▸ Kaynak Metin:
......

SORU III- Son birkaç ayda nakit sıkıntısı artan tacir Bedri, muaccel ve çekişmesiz borçlarını devamlı bir şekilde ödeyemez hale gelmiştir. 

1. Bedri’nin alacaklısı Mehmet Rıfat, Bedri’yi iflâs yolu ile takip etmek istemektedir. Mehmet Rıfat’ın, Bedri’nin iflâsını hangi yöntemle sağlamasını tavsiye edersiniz? Bu yolun temel özellikleri nelerdir? (5 puan)

Bedri, muaccel ve çekişmesiz borçlarını ödeyemiyor ve bu husus geçici bir duruma dayanmıyorsa, ödemelerini tatil etmiş demektir. Bu ise, alacaklının talebiyle doğrudan doğruya iflâs hallerinden biridir (m. 177/2). Bu durumda, Mehmet Rıfat, doğruca Bedri’nin muamele merkezindeki ticaret mahkemesine başvurarak, Bedri’nin iflâsına karar verilmesini isteyebilir (m. 177/4). Bu halde, alacaklının borçluya karşı bir iflâs takibinde bulunmasına, icra dairesinin borçluya bir iflâs ödeme emri göndermesine ve depo kararına gerek yoktur.

......

▸ Sağlanan Bilgiler:

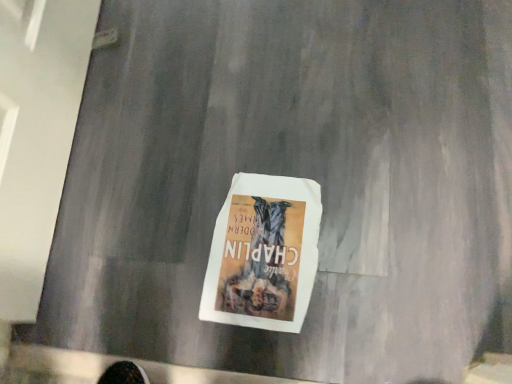
Where is `unoccupied region to the right of white paper at center`? unoccupied region to the right of white paper at center is located at coordinates (365, 216).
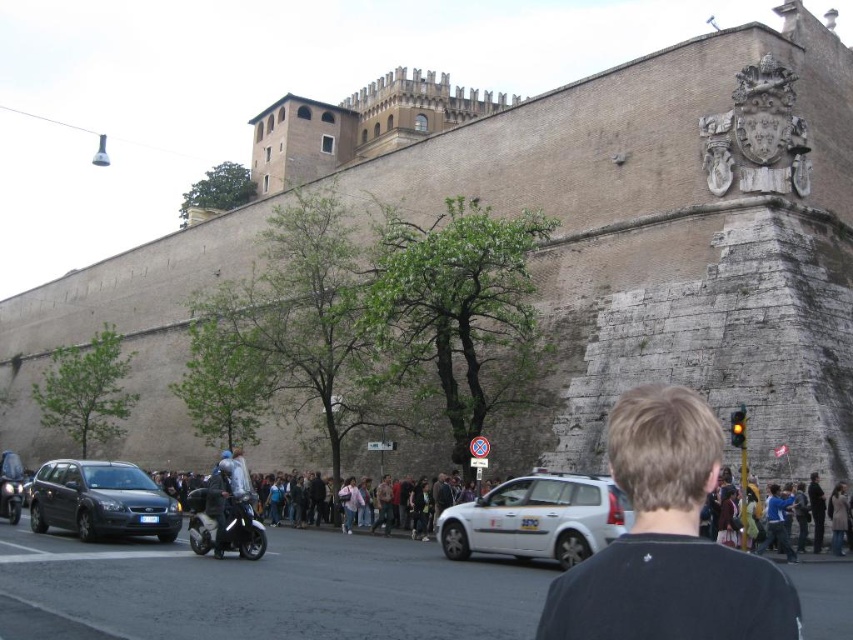
You are a pedestrian standing on the sidewalk. You see a white matte hatchback at center and a dark blue leather jacket at center. Which object is narrower from your perspective?

The white matte hatchback at center is thinner than the dark blue leather jacket at center, so the white matte hatchback at center is narrower.

Looking at this image, you are a photographer standing in the middle of the street. You want to take a photo of the black shirt at center and dark blue leather jacket at center. Which clothing item will appear wider in the photo?

The dark blue leather jacket at center will appear wider in the photo because it has a greater width than the black shirt at center.

You are a delivery driver needing to park your vehicle in a narrow alley that can only accommodate cars narrower than 1.8 meters. You see a white matte hatchback at center and a matte black car at lower left in the scene. Which car should you choose to park in the alley?

The white matte hatchback at center has a width less than the matte black car at lower left, so you should choose the white matte hatchback at center since it is narrower and can fit in the alley.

......

▸ Görevler:
1. Kaynak metne göre Mehmet Rıfat doğrudan ticaret mahkemesine başvurduğunda hangi işlemlere gerek kalmaz? Bunların hepsini sıralayın.
2. Girdilerde "You are a pedestrian" ifadesini içeren satırdan başlayıp "The white matte hatchback at center is thinner" ifadesini içeren satır da dahil olmak üzere bu satırları kelimesi kelimesine aynen aktarın.

▸ Görev Sonuçları:
1.
- Alacaklının borçluya karşı bir iflâs takibinde bulunması
- İcra dairesinin borçluya bir iflâs ödeme emri göndermesi
- Depo kararı

2.
You are a pedestrian standing on the sidewalk. You see a white matte hatchback at center and a dark blue leather jacket at center. Which object is narrower from your perspective?

The white matte hatchback at center is thinner than the dark blue leather jacket at center, so the white matte hatchback at center is narrower.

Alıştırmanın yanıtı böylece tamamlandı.